– У влюбленного была бы гитара, скрипка, или он пел бы, – ответил Педро Камачо, глядя на меня с презрением, смешанным с состраданием. – А этот плачет, сколько потоков слез!…
Мне хотелось, чтобы писака рассказал все по порядку, но он не был собран и сосредоточен, как обычно. Я узнал лишь, что вот уж которую ночь в одном из закоулков пансиона слышен плач и жильцы «Ла-Тапады» недовольны. Хозяйка, донья Атанасия, говорила, что ничего не знает, и, как выразился Педро Камачо, «ссылалась на вмешательство духов».
– Возможно, он оплакивает совершенное преступление, – предположил Педро Камачо тоном бухгалтера, вслух подводящего сальдо, и продолжал тащить меня за собой в направлении «Радио Сентраль» после того, как мы раз двенадцать обошли вокруг монумента. – Семейное преступление? А может, он отцеубийца, который в раскаянии рвет на себе волосы, истязает себя? А может, он – сын крысятника?
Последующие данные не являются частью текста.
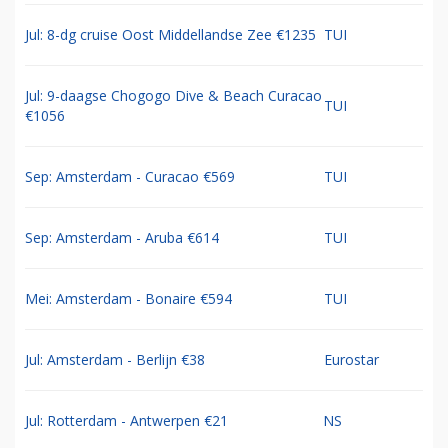
Jul: 8-dg cruise Oost Middellandse Zee €1235
TUI
Jul: 9-daagse Chogogo Dive & Beach Curacao
TUI
€1056
Sep: Amsterdam - Curacao €569
TUI
Sep: Amsterdam - Aruba €614
TUI
Mei: Amsterdam - Bonaire €594
TUI
Jul: Amsterdam - Berlijn €38
Eurostar
Jul: Rotterdam - Antwerpen €21
NS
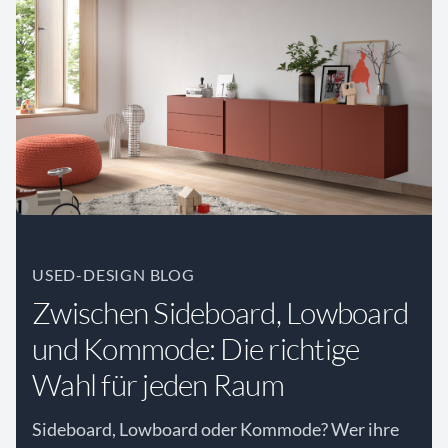
USED-DESIGN BLOG
Zwischen Sideboard, Lowboard
und Kommode: Die richtige
Wahl für jeden Raum
Sideboard, Lowboard oder Kommode? Wer ihre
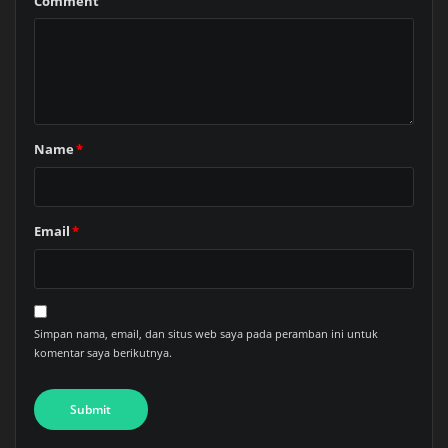
Comment
Name
*
Email
*
Simpan nama, email, dan situs web saya pada peramban ini untuk
komentar saya berikutnya.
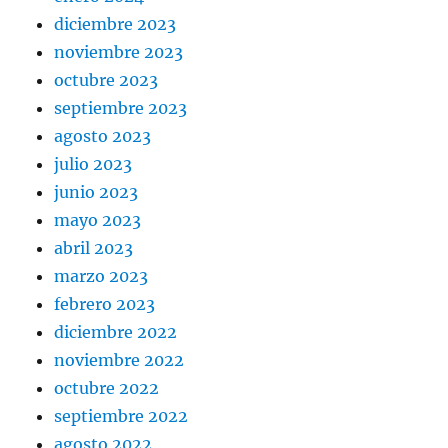
diciembre 2023
noviembre 2023
octubre 2023
septiembre 2023
agosto 2023
julio 2023
junio 2023
mayo 2023
abril 2023
marzo 2023
febrero 2023
diciembre 2022
noviembre 2022
octubre 2022
septiembre 2022
agosto 2022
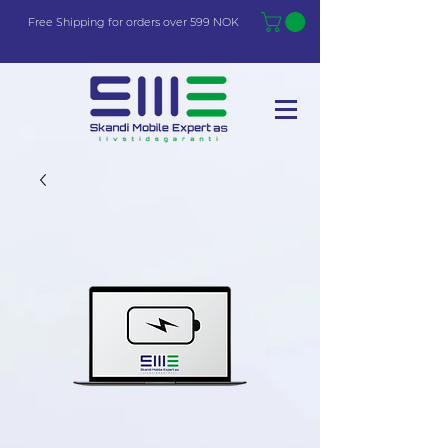
Free Shi
p
pin
g
for orders over 599 NOK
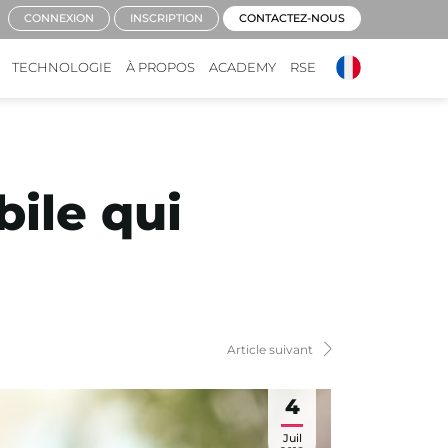
CONNEXION
INSCRIPTION
CONTACTEZ-NOUS
TECHNOLOGIE
À PROPOS
ACADEMY
RSE
bile qui
Article suivant
4
Juil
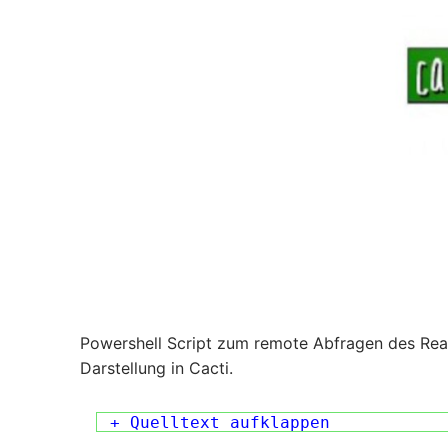
Powershell Script zum remote Abfragen des Read
Darstellung in Cacti.
+ Quelltext aufklappen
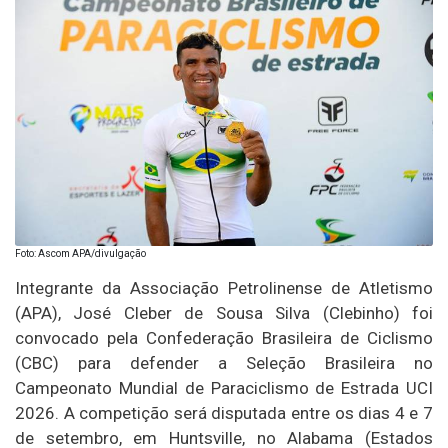
Foto: Ascom APA/divulgação
Integrante da Associação Petrolinense de Atletismo
(APA), José Cleber de Sousa Silva (Clebinho) foi
convocado pela Confederação Brasileira de Ciclismo
(CBC) para defender a Seleção Brasileira no
Campeonato Mundial de Paraciclismo de Estrada UCI
2026. A competição será disputada entre os dias 4 e 7
de setembro, em Huntsville, no Alabama (Estados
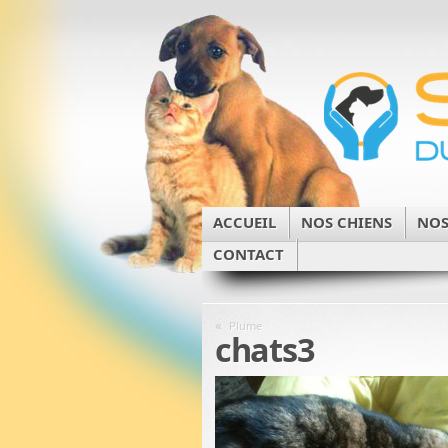
ACCUEIL
NOS CHIENS
NOS
CONTACT
«
Plume
chats3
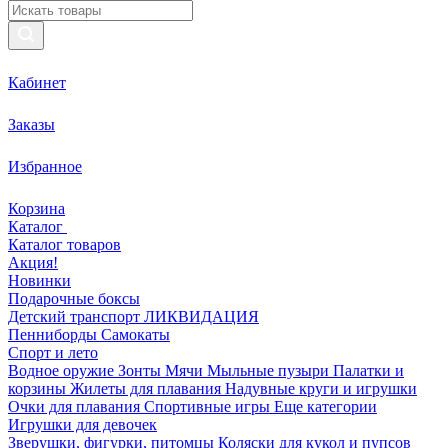
Кабинет
Заказы
Избранное
Корзина
Каталог
Каталог товаров
Акция!
Новинки
Подарочные боксы
Детский транспорт ЛИКВИДАЦИЯ
Пенниборды
Самокаты
Спорт и лето
Водное оружие
Зонты
Мячи
Мыльные пузыри
Палатки и
корзины
Жилеты для плавания
Надувные круги и игрушки
Очки для плавания
Спортивные игры
Еще категории
Игрушки для девочек
Зверушки, фигурки, питомцы
Коляски для кукол и пупсов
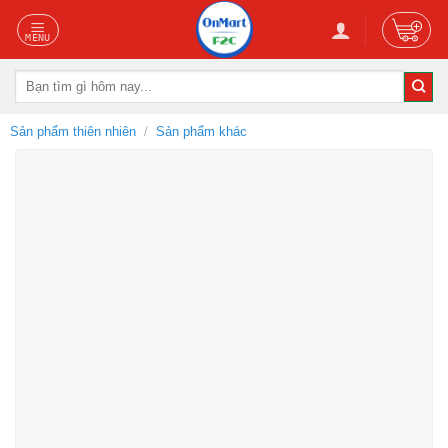
Skip
to
content
Tìm
kiếm:
Sản phẩm thiên nhiên
/
Sản phẩm khác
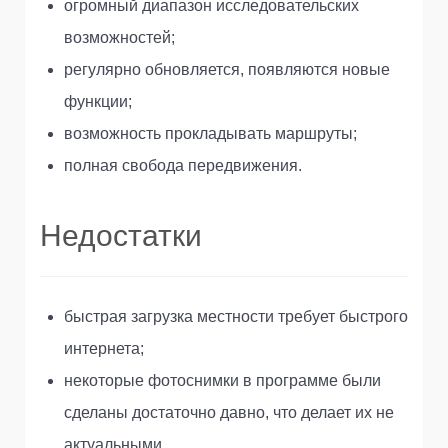
огромный диапазон исследовательских
возможностей;
регулярно обновляется, появляются новые
функции;
возможность прокладывать маршруты;
полная свобода передвижения.
Недостатки
быстрая загрузка местности требует быстрого
интернета;
некоторые фотоснимки в программе были
сделаны достаточно давно, что делает их не
актуальными.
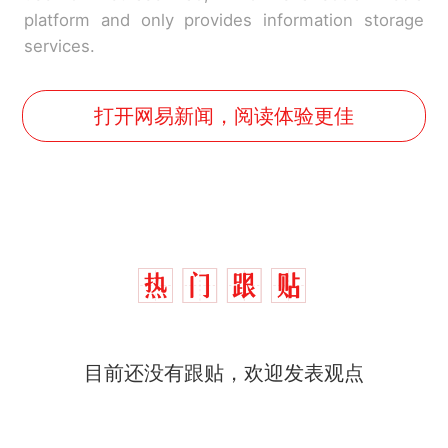
platform and only provides information storage
services.
打开网易新闻，阅读体验更佳
目前还没有跟贴，欢迎发表观点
Педро Камачо отнюдь не был взволнован, однако я убедился, что на этот раз он более рассеян, чем прежде, и менее способен слушать, поддерживать разговор и помнить, что рядом с ним кто-то есть. Я был уверен, что он меня не замечает, и надеялся, что он продлит свой монолог: слушать Камачо означало наблюдать за полетом его фантазии. Однако столь же неожиданно, как заговорил он о невидимом плачущем, Педро Камачо замолчал. Он вошел в свою каморку, снял черный пиджак и галстук-бабочку, натянул на голову сетку для волос и надел дамский парик с пучком, вытащенный из другого пластикового пакета. Я не вытерпел и рассмеялся:
– С кем имею честь?
– Я должен давать советы одному сотруднику лаборатории, по убеждениям франкофилу, убивающему собственного ребенка, – объяснил Педро Камачо со смешком, нацепив вместо прежней библейской бороды яркие серьги и наклеивая на щеку кокетливую мушку. – До свидания, дружище.
Я не успел сделать и шага к выходу, как услышал ровное, уверенное, быстрое, неизменное постукивание «ремингтона». В автобусе, направляясь в Мирафлорес, я размышлял о жизни Педро Камачо. Какая же социальная среда, какие личные связи, отношения, проблемы, случайности, факты породили это литературное призвание (литературное ли? А если нет, тогда что же это?), которое претворилось в действие, вылилось в творческий труд и нашло своих почитателей? Как можно быть пародией на писателя и одновременно единственным человеком в Перу, достойным писательского звания по времени, отданному профессии, и по числу созданных произведений?.. Почему те, для кого литература была лишь предметом тщеславия или прихотью, считались более достойными именоваться писателями, чем Педро Камачо, который только и жил для того, чтобы писать? Не потому ли, что те читали (или по крайней мере знали, что должны были прочесть) Пруста, Фолкнера, Джойса, а Педро Камачо был почти малограмотен? Я размышлял об этом с грустью и горечью. Мне становилось все яснее, что единственно, кем я хочу быть, так это писателем, и каждый раз я убеждался, что достичь этого можно, если полностью – душой и телом – посвятишь себя литературе. Я не хотел стать полуписателем, писателишкой, я мечтал стать настоящим писателем, как… кто же?
Я знал лишь одного, кто целиком отдавался своему призванию с одержимостью и страстью, и это был боливийский радиодраматург – потому он так обворожил меня.
В доме стариков меня ждал сияющий счастьем Хавьер. Он придумал на воскресенье такую программу, что и мертвого можно было расшевелить. Хавьер как раз получил свою ежемесячную субсидию от родителей из Пиуры, да еще со щедрой прибавкой по случаю предстоящих национальных праздников. Он решил, что «лишние» соли мы истратим вчетвером.
– Специально для тебя я приготовил интеллектуально-космополитскую программу, – говорил Хавьер, покровительственно похлопывая меня по плечу. – Аргентинская труппа Франсиско Петроне, ужин по-немецки в ресторане «Ринкон-Тони» и на французский манер завершение праздника в ночном клубе «Негро-Негро» с танцами болеро в полнейшей темноте.